Dans la journée, Rémy Tassou, 44 ans, travaille dans la finance. Mais la nuit tombée il déambule dans les rues de Paris à la recherche de cadavres de micro-ordinateurs ou d'appareils électroniques abandonnés sur le trottoir. Les machines qui fonctionnent ne l'intéressent pas : "Je préfère me pencher sur elles lorsqu'elles ont rendu l'âme, pour les dépouiller, me nourrir de leurs entrailles et les libérer de leur chape cybernétique".
En clair, cet artiste "cybertrash" récupère des milliers de composants et les relie les uns aux autres pour composer sculptures murales et totems colorés.
"Je m'extasie sur leur beauté intérieure, car certains composants frôlent l'orfèvrerie". On comprend mieux pourquoi l'artiste rêve secrètement de pouvoir "trasher" un satellite ou du matériel électronique militaire pour lesquels l'or et le platine sont fréquemment utilisés. Pour l'heure, Rémy doit souvent se contenter d'un vieil Apple ou d'un PC 386. "J'ai l'impression d'effectuer un retour vers le futur permanent.
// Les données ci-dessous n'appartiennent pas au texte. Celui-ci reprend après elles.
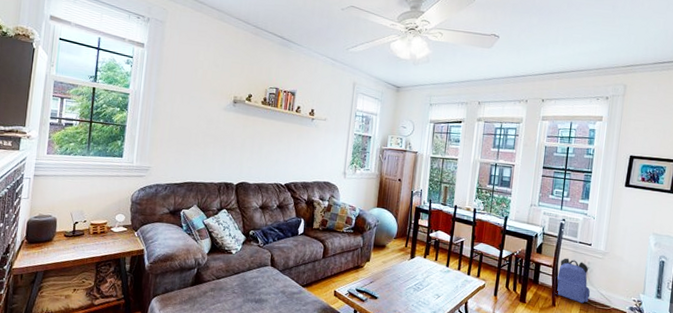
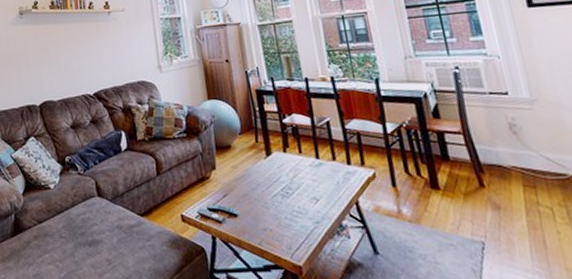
backpack: present [556,258,591,304] -> none [471,117,532,177]

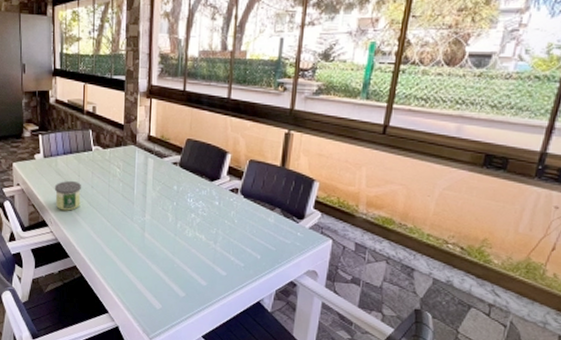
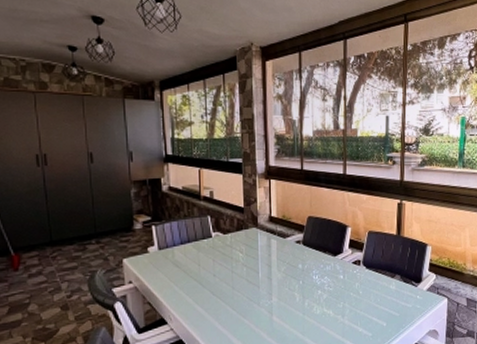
candle: present [54,180,81,211] -> none [172,271,203,305]

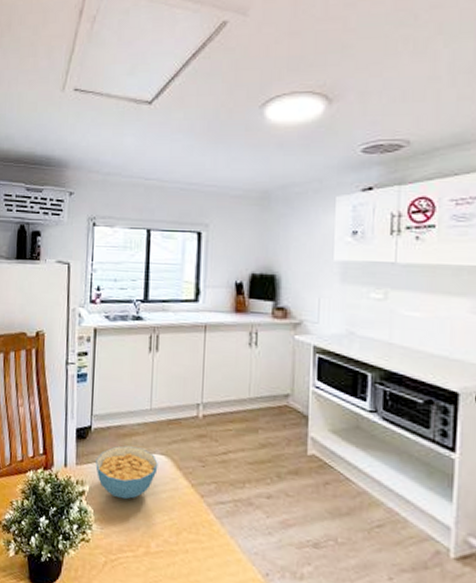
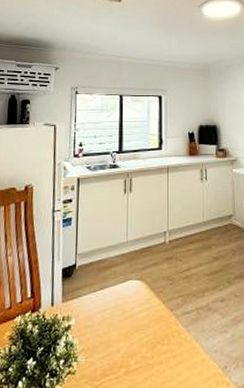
cereal bowl: present [95,445,158,500] -> none [80,277,135,326]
Ce que je ramasse appartient déjà au passé et je vais sans doute devoir attendre une petite dizaine d'années avant de trouver un écran à plasma ou un IMac sur le trottoir!" Du coup, ses sculptures font aussi figure de "mémoire de l'électronique". Une mémoire universelle.
"Je trouve de tout, des microprocesseurs singapouriens, portugais, anglais, allemands, mexicains..."
On s'étonnerait presque que le seul artiste cybertrash sur Terre soit un Français, car "le "made in France", lui est quasi inexistant" souligne-t-il, amusé.